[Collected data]
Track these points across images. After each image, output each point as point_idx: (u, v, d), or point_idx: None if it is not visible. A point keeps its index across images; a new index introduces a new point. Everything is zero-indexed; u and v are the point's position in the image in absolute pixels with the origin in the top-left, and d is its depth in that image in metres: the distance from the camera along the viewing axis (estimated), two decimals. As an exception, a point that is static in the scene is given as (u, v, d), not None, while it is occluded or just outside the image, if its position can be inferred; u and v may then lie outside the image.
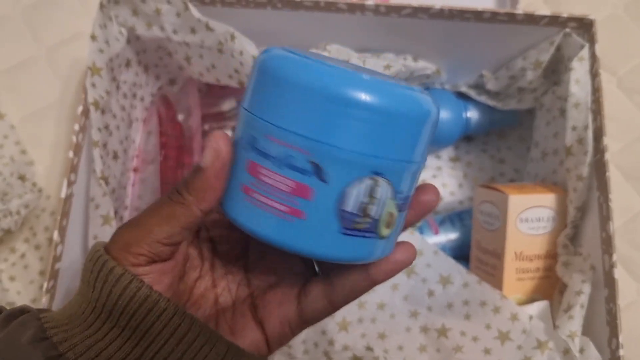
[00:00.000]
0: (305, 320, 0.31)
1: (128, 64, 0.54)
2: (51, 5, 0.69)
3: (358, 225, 0.26)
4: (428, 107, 0.26)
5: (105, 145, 0.49)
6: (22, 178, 0.57)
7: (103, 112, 0.48)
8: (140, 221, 0.28)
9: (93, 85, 0.47)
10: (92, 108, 0.46)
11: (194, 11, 0.49)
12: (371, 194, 0.26)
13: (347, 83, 0.25)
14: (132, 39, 0.53)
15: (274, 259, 0.33)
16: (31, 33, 0.68)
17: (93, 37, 0.48)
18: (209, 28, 0.49)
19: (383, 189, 0.26)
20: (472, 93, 0.58)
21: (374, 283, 0.30)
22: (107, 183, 0.48)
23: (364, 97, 0.24)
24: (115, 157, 0.52)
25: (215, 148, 0.27)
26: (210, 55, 0.51)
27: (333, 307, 0.31)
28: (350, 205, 0.26)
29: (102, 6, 0.49)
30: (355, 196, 0.26)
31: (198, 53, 0.52)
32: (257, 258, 0.33)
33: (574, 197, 0.48)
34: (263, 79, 0.26)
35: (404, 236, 0.51)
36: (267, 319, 0.31)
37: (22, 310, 0.28)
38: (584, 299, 0.44)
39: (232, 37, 0.48)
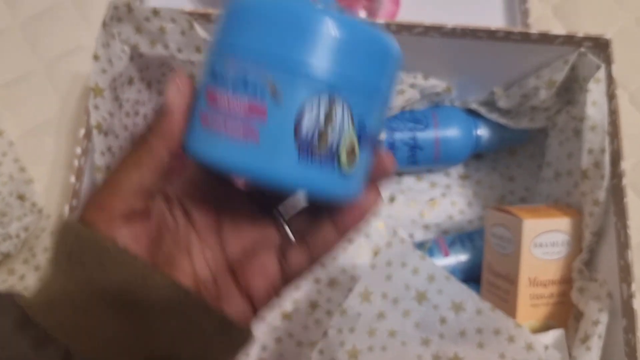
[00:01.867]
0: (288, 281, 0.32)
1: (131, 81, 0.53)
2: (51, 18, 0.67)
3: (315, 151, 0.25)
4: (394, 46, 0.27)
5: (108, 168, 0.48)
6: (21, 198, 0.56)
7: (106, 134, 0.47)
8: (108, 180, 0.28)
9: (96, 107, 0.45)
10: (95, 131, 0.45)
11: (200, 30, 0.47)
12: (328, 117, 0.25)
13: (316, 5, 0.25)
14: (135, 56, 0.51)
15: (249, 229, 0.33)
16: (30, 46, 0.66)
17: (96, 57, 0.46)
18: (214, 48, 0.47)
19: (340, 113, 0.25)
20: (483, 110, 0.57)
21: (344, 231, 0.31)
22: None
23: (330, 18, 0.25)
24: (118, 178, 0.51)
25: (177, 85, 0.27)
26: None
27: (313, 263, 0.32)
28: (305, 128, 0.24)
29: (104, 24, 0.47)
30: (309, 118, 0.24)
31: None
32: (231, 229, 0.33)
33: (590, 221, 0.46)
34: (230, 6, 0.26)
35: (415, 262, 0.50)
36: (253, 287, 0.31)
37: None
38: (601, 329, 0.43)
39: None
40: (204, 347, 0.28)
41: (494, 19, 0.64)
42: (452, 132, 0.56)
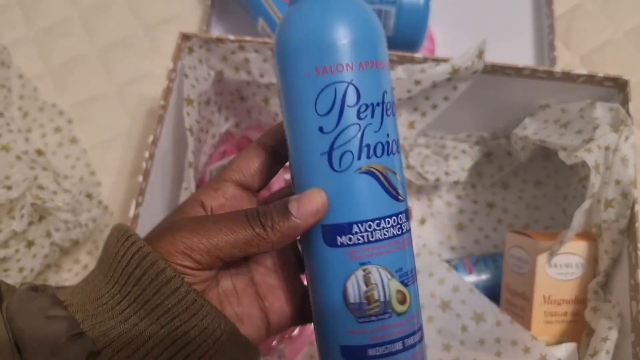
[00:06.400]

Task details ▸ With the pictures excluded, transcribe word for word only the lines from the one containing "33: (574, 197, 0.48)" through the last line of the records.

Task result ▸
33: (574, 197, 0.48)
34: (263, 79, 0.26)
35: (404, 236, 0.51)
36: (267, 319, 0.31)
37: (22, 310, 0.28)
38: (584, 299, 0.44)
39: (232, 37, 0.48)
[00:01.867]
0: (288, 281, 0.32)
1: (131, 81, 0.53)
2: (51, 18, 0.67)
3: (315, 151, 0.25)
4: (394, 46, 0.27)
5: (108, 168, 0.48)
6: (21, 198, 0.56)
7: (106, 134, 0.47)
8: (108, 180, 0.28)
9: (96, 107, 0.45)
10: (95, 131, 0.45)
11: (200, 30, 0.47)
12: (328, 117, 0.25)
13: (316, 5, 0.25)
14: (135, 56, 0.51)
15: (249, 229, 0.33)
16: (30, 46, 0.66)
17: (96, 57, 0.46)
18: (214, 48, 0.47)
19: (340, 113, 0.25)
20: (483, 110, 0.57)
21: (344, 231, 0.31)
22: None
23: (330, 18, 0.25)
24: (118, 178, 0.51)
25: (177, 85, 0.27)
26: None
27: (313, 263, 0.32)
28: (305, 128, 0.24)
29: (104, 24, 0.47)
30: (309, 118, 0.24)
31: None
32: (231, 229, 0.33)
33: (590, 221, 0.46)
34: (230, 6, 0.26)
35: (415, 262, 0.50)
36: (253, 287, 0.31)
37: None
38: (601, 329, 0.43)
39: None
40: (204, 347, 0.28)
41: (494, 19, 0.64)
42: (452, 132, 0.56)
[00:06.400]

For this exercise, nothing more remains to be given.